▸ **SUPPLIED DATA**:
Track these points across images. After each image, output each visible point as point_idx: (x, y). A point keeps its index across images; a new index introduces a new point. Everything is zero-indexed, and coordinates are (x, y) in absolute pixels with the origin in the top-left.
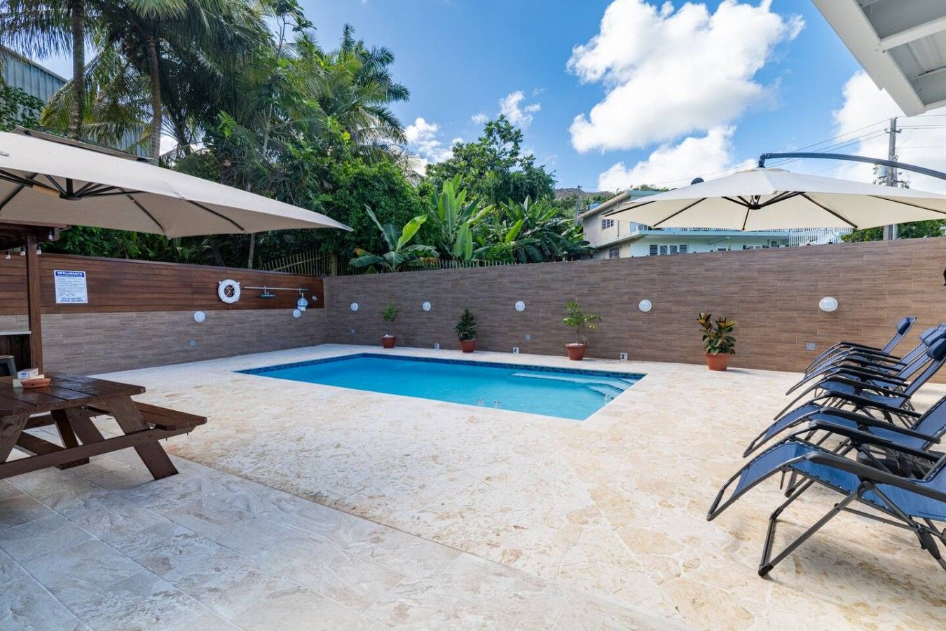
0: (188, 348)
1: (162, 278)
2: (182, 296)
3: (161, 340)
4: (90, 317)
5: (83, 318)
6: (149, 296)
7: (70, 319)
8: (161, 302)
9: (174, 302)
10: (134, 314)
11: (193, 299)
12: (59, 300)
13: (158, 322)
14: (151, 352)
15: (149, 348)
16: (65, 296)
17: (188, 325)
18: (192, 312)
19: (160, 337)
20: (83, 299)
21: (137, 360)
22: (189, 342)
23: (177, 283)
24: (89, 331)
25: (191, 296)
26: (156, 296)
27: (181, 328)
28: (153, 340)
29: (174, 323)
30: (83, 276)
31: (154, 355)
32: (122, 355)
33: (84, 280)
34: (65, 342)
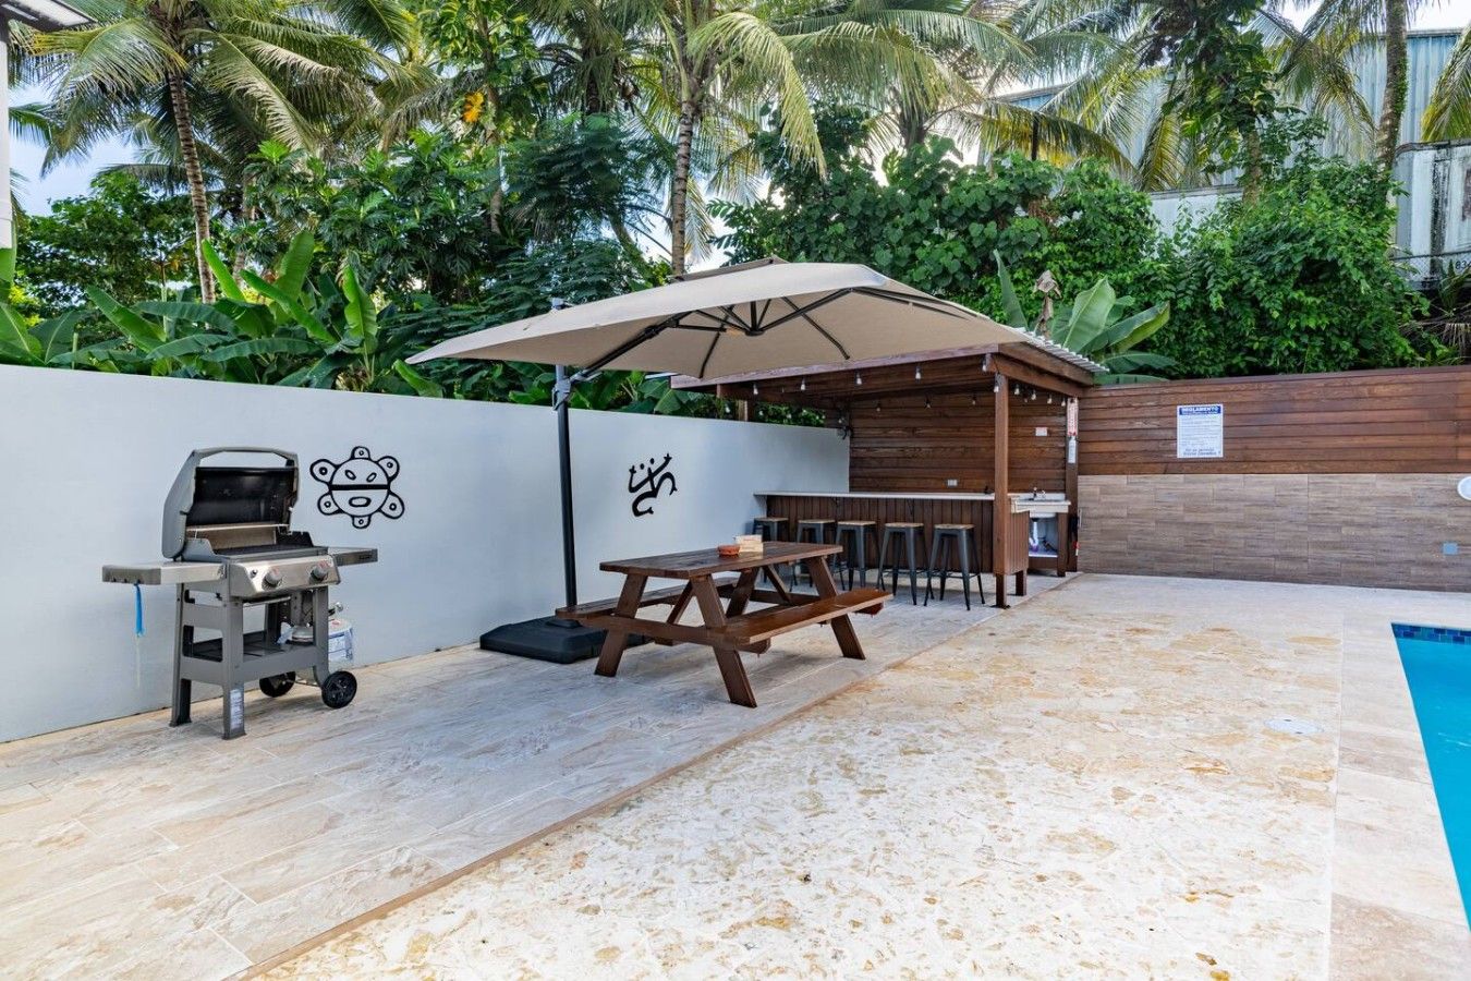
0: (1434, 557)
1: (1376, 403)
2: (1431, 440)
3: (1361, 533)
4: (1226, 480)
5: (1214, 482)
6: (1341, 442)
7: (1194, 482)
8: (1369, 455)
9: (1404, 454)
10: (1304, 478)
11: (1457, 447)
12: (1181, 454)
13: (1359, 494)
14: (1336, 554)
15: (1335, 546)
16: (1190, 447)
17: (1440, 506)
18: (1452, 477)
19: (1360, 525)
20: (1217, 451)
21: (1305, 566)
22: (1440, 544)
23: (1418, 412)
24: (1222, 505)
25: (1450, 440)
26: (1357, 441)
27: (1417, 513)
28: (1344, 531)
29: (1401, 500)
30: (1219, 412)
31: (1344, 561)
32: (1277, 551)
33: (1218, 419)
34: (1187, 519)
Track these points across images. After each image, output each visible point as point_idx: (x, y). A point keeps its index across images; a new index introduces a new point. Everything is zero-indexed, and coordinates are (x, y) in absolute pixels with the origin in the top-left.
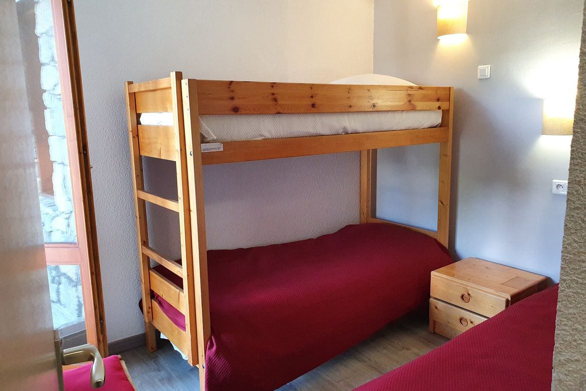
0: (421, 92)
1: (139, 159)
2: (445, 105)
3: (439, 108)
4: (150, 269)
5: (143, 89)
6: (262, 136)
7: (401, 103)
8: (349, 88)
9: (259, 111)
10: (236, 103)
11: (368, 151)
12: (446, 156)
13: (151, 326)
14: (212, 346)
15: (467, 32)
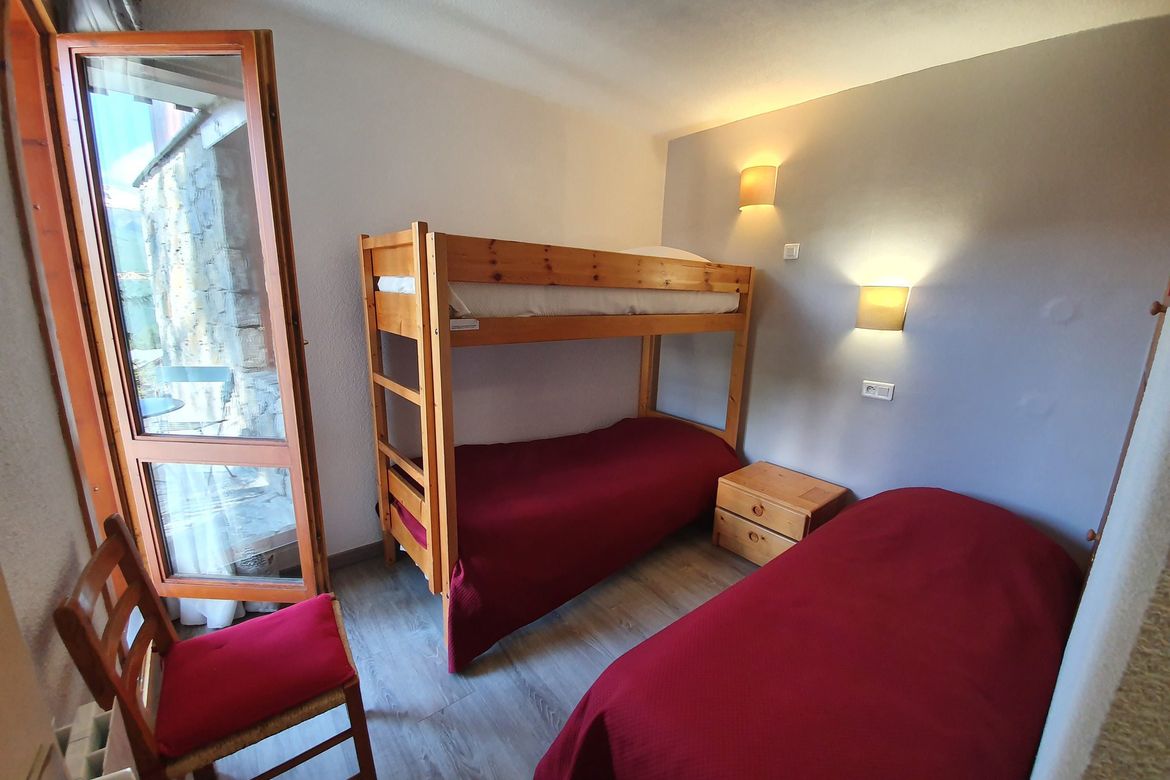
0: (718, 270)
1: (377, 334)
2: (744, 288)
3: (738, 291)
4: (388, 468)
5: (380, 246)
6: (531, 312)
7: (697, 282)
8: (639, 260)
9: (527, 280)
10: (499, 268)
11: (652, 336)
12: (740, 345)
13: (389, 533)
14: (459, 571)
15: (775, 204)
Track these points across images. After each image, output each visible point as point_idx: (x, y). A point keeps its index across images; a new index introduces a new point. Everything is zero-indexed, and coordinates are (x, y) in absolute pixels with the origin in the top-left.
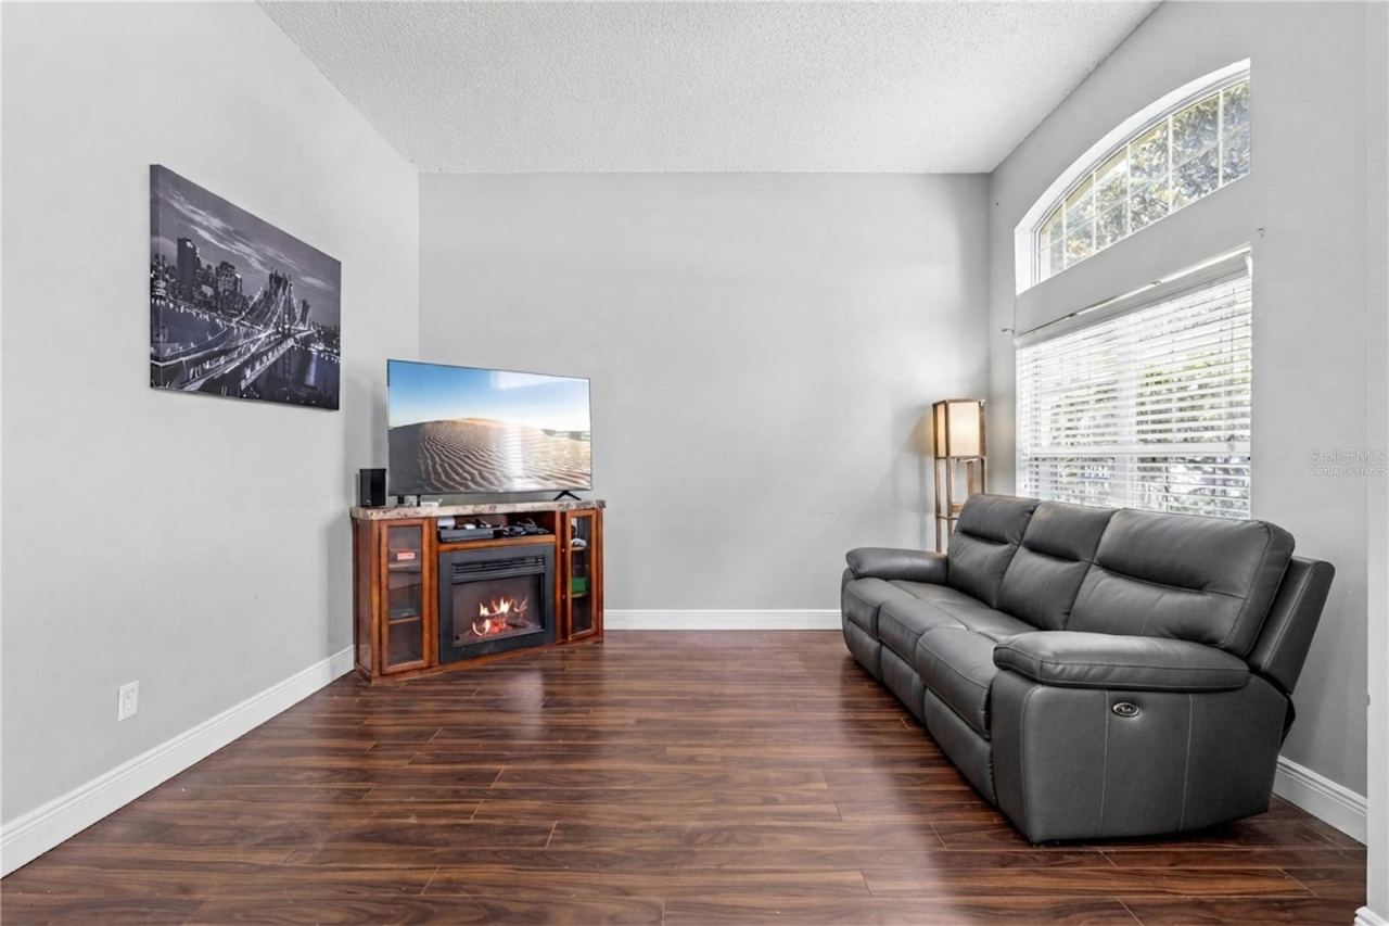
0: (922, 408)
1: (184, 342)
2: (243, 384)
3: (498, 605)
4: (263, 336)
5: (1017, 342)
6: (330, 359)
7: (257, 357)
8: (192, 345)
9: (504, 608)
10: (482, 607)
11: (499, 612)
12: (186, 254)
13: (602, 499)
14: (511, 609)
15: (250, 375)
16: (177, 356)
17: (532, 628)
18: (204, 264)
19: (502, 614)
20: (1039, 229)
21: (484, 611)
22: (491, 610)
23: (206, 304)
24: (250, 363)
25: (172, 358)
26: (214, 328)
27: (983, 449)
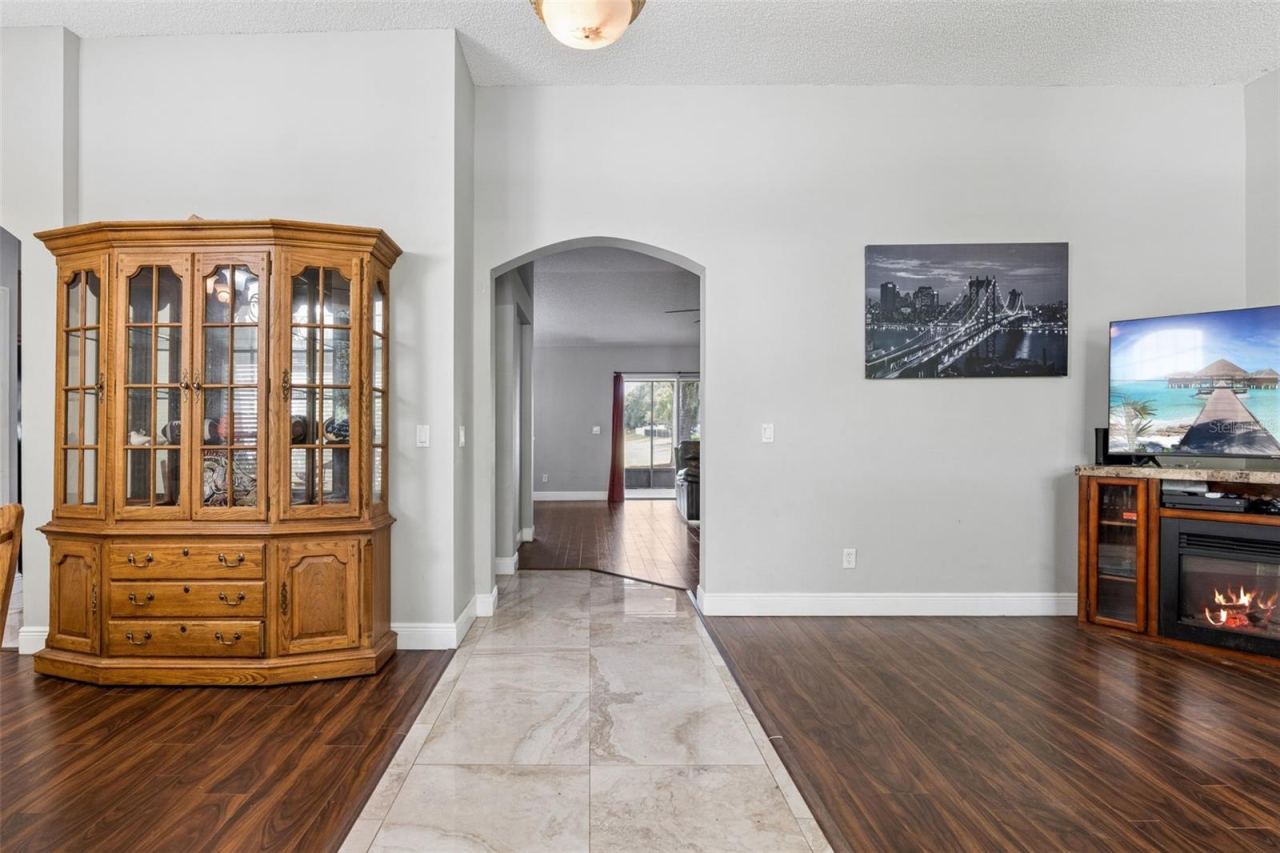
1: (886, 348)
2: (940, 367)
3: (1237, 595)
4: (963, 329)
6: (1051, 331)
7: (957, 345)
8: (893, 348)
9: (1245, 600)
10: (1217, 594)
11: (1238, 603)
12: (888, 291)
14: (1253, 604)
15: (947, 361)
16: (881, 357)
18: (902, 293)
19: (1243, 607)
21: (1219, 599)
22: (1228, 599)
23: (906, 319)
24: (949, 351)
25: (878, 359)
26: (912, 334)
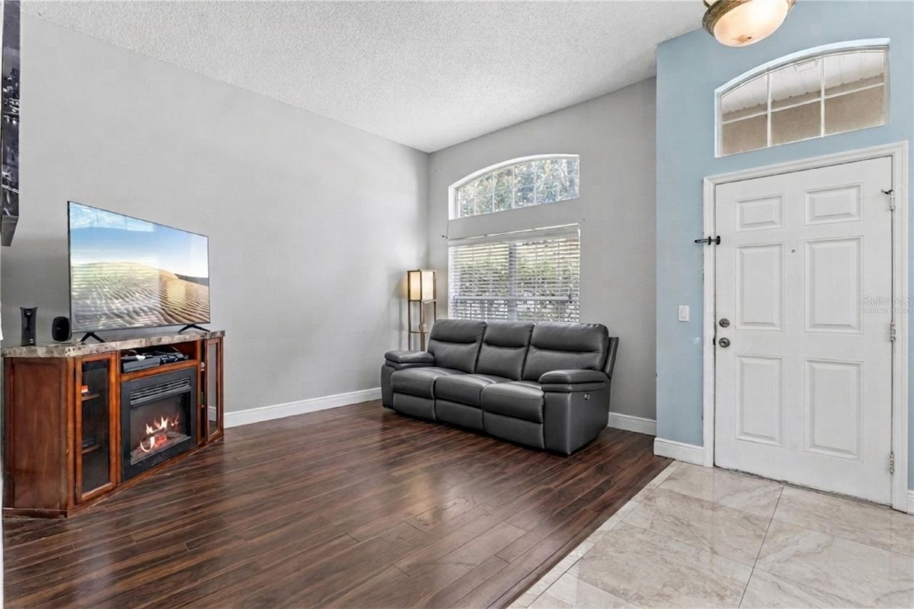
0: (400, 274)
3: (160, 423)
5: (450, 243)
9: (164, 424)
10: (148, 427)
11: (161, 428)
13: (222, 330)
14: (169, 423)
17: (181, 438)
19: (163, 429)
20: (457, 189)
21: (149, 430)
22: (155, 428)
27: (435, 296)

▸ **TO DO**:
What you return must match, line for line, the records from the line containing "20: (1039, 229)" through their end, with both ends included and no pictures.

▸ **EXPECTED OUTPUT**:
20: (1039, 229)
21: (484, 611)
22: (491, 610)
23: (206, 304)
24: (250, 363)
25: (172, 358)
26: (214, 328)
27: (983, 449)
1: (886, 348)
2: (940, 367)
3: (1237, 595)
4: (963, 329)
6: (1051, 331)
7: (957, 345)
8: (893, 348)
9: (1245, 600)
10: (1217, 594)
11: (1238, 603)
12: (888, 291)
14: (1253, 604)
15: (947, 361)
16: (881, 357)
18: (902, 293)
19: (1243, 607)
21: (1219, 599)
22: (1228, 599)
23: (906, 319)
24: (949, 351)
25: (878, 359)
26: (912, 334)
0: (400, 274)
3: (160, 423)
5: (450, 243)
9: (164, 424)
10: (148, 427)
11: (161, 428)
13: (222, 330)
14: (169, 423)
17: (181, 438)
19: (163, 429)
20: (457, 189)
21: (149, 430)
22: (155, 428)
27: (435, 296)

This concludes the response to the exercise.